◆ Records from a dataset
————
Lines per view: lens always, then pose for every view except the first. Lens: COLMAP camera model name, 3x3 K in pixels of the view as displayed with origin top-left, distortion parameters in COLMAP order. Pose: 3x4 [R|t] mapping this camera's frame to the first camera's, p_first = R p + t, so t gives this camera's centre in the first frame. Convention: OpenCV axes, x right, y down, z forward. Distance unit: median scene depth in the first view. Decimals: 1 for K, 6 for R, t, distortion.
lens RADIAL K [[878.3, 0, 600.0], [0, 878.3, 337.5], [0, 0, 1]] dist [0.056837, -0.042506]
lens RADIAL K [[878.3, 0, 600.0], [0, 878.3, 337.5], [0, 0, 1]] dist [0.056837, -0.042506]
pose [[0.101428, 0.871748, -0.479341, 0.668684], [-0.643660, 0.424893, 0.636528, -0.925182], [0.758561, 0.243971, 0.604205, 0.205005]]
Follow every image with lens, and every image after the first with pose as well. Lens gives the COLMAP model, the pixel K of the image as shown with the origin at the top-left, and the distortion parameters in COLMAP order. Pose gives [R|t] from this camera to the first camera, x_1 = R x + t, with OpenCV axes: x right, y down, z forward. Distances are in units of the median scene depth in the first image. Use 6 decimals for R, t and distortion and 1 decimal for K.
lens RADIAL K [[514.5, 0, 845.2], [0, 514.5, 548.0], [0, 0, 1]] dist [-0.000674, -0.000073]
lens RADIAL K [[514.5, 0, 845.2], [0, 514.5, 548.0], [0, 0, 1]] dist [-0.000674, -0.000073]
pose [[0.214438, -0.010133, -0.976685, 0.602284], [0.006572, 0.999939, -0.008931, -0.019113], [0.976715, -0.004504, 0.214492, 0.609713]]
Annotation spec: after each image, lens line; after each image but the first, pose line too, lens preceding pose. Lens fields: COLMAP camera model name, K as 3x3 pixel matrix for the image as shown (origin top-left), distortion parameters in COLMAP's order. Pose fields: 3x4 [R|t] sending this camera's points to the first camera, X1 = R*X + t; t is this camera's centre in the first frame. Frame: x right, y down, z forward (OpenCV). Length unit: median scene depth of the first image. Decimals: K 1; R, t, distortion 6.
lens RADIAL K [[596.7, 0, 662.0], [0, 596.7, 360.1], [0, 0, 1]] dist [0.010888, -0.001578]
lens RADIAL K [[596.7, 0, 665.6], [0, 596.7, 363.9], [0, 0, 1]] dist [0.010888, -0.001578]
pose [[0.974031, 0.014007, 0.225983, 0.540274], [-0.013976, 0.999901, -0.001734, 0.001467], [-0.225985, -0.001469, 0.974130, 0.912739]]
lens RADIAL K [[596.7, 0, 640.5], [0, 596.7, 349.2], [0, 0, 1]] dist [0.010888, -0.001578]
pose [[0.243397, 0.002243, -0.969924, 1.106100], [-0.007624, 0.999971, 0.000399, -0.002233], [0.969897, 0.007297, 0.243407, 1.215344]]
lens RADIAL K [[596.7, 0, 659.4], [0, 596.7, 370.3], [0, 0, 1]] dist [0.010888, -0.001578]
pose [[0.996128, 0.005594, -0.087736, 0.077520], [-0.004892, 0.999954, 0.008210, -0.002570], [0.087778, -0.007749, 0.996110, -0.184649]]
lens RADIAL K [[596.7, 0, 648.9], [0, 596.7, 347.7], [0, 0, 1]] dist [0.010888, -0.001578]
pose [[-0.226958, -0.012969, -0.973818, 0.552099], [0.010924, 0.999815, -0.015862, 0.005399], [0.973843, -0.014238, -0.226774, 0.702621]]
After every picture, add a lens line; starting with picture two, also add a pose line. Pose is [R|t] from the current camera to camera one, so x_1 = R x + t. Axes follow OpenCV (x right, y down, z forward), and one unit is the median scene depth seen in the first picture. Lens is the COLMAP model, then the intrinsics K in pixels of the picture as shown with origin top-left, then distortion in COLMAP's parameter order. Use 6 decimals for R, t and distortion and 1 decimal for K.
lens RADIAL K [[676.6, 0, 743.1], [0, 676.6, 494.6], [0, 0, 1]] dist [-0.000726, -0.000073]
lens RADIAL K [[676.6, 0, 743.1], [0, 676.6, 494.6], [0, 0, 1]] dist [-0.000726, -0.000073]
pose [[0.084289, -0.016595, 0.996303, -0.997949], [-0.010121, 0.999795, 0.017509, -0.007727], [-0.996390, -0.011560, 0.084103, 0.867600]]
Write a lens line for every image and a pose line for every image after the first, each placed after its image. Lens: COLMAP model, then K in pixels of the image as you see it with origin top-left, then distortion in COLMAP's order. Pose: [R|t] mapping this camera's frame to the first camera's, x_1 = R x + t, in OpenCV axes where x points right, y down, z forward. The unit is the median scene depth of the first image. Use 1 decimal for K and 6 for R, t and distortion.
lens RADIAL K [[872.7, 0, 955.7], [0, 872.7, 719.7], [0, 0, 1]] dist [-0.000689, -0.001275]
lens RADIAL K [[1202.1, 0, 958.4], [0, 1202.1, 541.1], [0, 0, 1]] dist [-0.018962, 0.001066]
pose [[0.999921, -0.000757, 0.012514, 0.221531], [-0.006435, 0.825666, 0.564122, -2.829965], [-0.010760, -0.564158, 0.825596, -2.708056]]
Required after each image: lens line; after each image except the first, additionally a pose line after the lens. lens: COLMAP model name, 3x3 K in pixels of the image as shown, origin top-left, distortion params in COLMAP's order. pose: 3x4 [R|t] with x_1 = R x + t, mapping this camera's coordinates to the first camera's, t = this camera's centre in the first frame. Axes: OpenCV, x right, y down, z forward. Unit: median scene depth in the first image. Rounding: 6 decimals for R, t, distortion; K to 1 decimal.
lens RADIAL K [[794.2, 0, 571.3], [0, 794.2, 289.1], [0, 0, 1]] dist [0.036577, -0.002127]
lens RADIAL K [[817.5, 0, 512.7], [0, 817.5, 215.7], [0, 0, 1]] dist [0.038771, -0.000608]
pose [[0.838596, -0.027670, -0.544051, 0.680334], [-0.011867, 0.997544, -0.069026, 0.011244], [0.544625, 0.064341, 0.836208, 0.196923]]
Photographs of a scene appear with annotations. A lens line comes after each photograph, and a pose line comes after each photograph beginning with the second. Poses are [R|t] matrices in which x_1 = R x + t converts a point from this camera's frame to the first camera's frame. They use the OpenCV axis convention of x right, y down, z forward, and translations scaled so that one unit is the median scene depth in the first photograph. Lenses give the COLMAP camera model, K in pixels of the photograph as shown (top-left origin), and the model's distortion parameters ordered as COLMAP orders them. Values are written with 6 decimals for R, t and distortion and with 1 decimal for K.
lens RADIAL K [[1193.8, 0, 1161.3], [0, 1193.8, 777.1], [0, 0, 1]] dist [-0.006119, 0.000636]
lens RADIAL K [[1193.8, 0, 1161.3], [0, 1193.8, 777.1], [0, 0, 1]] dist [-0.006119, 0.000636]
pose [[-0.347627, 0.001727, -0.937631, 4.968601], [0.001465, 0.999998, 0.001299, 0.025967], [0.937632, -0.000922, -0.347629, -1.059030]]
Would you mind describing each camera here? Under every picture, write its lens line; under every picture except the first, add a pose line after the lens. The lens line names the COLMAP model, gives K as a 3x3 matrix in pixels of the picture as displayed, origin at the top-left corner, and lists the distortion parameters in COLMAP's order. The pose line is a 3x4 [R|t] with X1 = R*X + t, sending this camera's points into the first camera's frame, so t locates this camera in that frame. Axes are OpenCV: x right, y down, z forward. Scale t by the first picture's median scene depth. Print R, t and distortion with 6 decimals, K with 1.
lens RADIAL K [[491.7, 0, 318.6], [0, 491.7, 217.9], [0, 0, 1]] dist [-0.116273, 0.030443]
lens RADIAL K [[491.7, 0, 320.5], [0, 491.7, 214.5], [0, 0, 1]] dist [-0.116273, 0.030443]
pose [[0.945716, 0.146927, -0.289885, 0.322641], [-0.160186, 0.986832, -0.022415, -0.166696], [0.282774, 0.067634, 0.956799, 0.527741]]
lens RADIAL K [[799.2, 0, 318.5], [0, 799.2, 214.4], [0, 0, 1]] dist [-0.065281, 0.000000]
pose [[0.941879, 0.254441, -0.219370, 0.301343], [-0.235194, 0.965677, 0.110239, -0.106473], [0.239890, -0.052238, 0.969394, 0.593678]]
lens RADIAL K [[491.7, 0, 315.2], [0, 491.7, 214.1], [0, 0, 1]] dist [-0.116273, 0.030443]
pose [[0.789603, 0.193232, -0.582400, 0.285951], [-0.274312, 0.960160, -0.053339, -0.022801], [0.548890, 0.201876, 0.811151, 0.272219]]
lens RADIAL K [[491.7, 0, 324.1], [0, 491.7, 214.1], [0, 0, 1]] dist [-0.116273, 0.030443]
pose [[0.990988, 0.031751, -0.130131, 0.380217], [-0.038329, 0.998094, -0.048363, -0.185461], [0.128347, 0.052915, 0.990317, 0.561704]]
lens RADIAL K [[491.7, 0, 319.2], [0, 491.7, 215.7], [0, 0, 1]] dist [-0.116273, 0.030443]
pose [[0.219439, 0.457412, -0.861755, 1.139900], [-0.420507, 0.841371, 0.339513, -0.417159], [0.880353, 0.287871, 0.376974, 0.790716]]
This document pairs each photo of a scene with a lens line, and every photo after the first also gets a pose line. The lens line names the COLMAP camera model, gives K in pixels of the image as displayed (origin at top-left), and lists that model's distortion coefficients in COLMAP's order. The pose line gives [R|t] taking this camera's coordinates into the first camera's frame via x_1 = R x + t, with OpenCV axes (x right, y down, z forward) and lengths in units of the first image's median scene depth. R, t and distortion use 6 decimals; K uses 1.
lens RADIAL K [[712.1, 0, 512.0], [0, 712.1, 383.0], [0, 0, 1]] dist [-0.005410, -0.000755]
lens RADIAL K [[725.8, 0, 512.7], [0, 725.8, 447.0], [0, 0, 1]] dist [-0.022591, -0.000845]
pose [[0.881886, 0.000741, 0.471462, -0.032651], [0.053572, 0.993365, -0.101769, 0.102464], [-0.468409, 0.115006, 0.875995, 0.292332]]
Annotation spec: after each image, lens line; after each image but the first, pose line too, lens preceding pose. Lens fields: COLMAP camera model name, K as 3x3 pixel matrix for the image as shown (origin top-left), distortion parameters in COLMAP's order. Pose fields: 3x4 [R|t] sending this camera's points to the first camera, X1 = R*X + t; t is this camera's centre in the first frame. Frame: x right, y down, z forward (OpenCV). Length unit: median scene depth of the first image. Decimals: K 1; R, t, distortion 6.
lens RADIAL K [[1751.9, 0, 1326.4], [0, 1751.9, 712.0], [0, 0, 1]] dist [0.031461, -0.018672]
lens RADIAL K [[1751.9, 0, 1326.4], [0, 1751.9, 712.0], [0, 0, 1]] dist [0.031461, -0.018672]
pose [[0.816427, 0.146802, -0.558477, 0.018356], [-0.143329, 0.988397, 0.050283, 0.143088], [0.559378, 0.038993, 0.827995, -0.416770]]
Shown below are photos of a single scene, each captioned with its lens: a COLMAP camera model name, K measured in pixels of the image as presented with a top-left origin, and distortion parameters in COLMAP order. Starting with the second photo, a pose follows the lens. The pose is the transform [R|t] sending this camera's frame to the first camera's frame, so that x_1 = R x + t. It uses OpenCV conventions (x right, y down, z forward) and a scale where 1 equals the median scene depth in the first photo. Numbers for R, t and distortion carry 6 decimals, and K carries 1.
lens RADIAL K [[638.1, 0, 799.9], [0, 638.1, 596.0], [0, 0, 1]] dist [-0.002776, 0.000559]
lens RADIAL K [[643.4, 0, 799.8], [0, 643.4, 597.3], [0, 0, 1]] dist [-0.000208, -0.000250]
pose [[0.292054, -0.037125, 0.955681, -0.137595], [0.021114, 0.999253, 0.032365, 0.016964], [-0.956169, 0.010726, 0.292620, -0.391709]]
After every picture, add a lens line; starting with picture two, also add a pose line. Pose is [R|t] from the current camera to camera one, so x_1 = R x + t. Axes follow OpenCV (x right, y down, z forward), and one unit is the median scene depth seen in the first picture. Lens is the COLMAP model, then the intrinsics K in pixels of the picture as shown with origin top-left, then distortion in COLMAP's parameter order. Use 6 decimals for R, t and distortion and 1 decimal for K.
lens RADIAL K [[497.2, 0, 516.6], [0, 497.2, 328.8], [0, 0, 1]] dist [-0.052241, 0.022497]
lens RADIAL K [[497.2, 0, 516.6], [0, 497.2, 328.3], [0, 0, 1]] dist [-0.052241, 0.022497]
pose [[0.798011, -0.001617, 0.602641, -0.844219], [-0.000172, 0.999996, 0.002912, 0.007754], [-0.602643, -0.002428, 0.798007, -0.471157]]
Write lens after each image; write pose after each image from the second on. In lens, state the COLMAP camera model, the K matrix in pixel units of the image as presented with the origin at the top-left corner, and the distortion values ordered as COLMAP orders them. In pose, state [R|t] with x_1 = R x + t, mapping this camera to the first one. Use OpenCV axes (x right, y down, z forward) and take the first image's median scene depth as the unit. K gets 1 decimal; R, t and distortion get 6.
————
◆ Work to be completed
Repeat the entries above word for word, from the line containing "Write a lens" up to and including the line containing "dist [-0.000689, -0.001275]".

◆ Answer to this problem
Write a lens line for every image and a pose line for every image after the first, each placed after its image. Lens: COLMAP model, then K in pixels of the image as you see it with origin top-left, then distortion in COLMAP's order. Pose: [R|t] mapping this camera's frame to the first camera's, x_1 = R x + t, in OpenCV axes where x points right, y down, z forward. The unit is the median scene depth of the first image. Use 1 decimal for K and 6 for R, t and distortion.
lens RADIAL K [[872.7, 0, 955.7], [0, 872.7, 719.7], [0, 0, 1]] dist [-0.000689, -0.001275]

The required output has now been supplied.